Provided entries -
------------------------------------------------
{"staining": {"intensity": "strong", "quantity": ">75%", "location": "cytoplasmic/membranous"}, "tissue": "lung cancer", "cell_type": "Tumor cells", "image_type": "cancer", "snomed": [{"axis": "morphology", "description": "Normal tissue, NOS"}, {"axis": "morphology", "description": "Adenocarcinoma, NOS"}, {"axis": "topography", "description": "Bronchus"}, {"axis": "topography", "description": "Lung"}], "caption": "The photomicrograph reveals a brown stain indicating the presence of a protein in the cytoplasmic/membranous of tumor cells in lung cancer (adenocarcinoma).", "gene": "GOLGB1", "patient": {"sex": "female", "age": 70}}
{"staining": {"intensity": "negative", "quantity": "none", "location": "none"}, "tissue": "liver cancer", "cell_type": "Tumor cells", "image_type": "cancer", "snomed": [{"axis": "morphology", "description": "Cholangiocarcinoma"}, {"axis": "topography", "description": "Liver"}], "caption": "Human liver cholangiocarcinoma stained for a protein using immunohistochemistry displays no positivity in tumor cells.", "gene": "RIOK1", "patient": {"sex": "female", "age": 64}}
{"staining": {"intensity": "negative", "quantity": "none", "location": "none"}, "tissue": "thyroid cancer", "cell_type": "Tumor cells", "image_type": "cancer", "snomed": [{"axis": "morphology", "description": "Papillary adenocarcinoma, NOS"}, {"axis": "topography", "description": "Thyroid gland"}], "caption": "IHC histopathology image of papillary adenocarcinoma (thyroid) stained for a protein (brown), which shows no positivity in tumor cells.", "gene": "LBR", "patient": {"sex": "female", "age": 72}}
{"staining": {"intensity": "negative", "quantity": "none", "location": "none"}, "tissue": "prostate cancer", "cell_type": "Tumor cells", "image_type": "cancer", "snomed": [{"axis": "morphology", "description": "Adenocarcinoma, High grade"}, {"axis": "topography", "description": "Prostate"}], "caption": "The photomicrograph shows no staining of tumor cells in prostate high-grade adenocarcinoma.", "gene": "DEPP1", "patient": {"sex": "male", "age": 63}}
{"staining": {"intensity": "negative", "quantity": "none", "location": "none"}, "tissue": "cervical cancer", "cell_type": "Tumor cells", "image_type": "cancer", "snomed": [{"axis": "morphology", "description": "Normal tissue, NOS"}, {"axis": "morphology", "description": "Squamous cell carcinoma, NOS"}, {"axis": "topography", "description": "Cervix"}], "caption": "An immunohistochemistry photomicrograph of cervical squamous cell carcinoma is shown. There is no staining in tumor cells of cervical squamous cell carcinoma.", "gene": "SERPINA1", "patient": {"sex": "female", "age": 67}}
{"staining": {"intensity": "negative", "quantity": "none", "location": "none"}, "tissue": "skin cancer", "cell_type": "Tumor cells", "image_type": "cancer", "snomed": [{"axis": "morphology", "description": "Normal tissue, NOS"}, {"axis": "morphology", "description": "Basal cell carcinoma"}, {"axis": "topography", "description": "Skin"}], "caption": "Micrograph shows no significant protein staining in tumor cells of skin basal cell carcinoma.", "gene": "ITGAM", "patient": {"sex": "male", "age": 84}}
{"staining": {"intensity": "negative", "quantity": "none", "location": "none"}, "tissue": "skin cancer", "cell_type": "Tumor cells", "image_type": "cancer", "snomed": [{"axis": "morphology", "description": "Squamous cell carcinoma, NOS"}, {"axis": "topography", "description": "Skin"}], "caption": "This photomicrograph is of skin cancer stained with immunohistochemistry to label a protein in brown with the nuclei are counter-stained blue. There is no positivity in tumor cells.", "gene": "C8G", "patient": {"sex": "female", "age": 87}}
------------------------------------------------
Directions -
Only the lines from the beginning of the listing through the line containing "liver cholangiocarcinoma stained" are wanted, each restated word for word.

Result of this task -
{"staining": {"intensity": "strong", "quantity": ">75%", "location": "cytoplasmic/membranous"}, "tissue": "lung cancer", "cell_type": "Tumor cells", "image_type": "cancer", "snomed": [{"axis": "morphology", "description": "Normal tissue, NOS"}, {"axis": "morphology", "description": "Adenocarcinoma, NOS"}, {"axis": "topography", "description": "Bronchus"}, {"axis": "topography", "description": "Lung"}], "caption": "The photomicrograph reveals a brown stain indicating the presence of a protein in the cytoplasmic/membranous of tumor cells in lung cancer (adenocarcinoma).", "gene": "GOLGB1", "patient": {"sex": "female", "age": 70}}
{"staining": {"intensity": "negative", "quantity": "none", "location": "none"}, "tissue": "liver cancer", "cell_type": "Tumor cells", "image_type": "cancer", "snomed": [{"axis": "morphology", "description": "Cholangiocarcinoma"}, {"axis": "topography", "description": "Liver"}], "caption": "Human liver cholangiocarcinoma stained for a protein using immunohistochemistry displays no positivity in tumor cells.", "gene": "RIOK1", "patient": {"sex": "female", "age": 64}}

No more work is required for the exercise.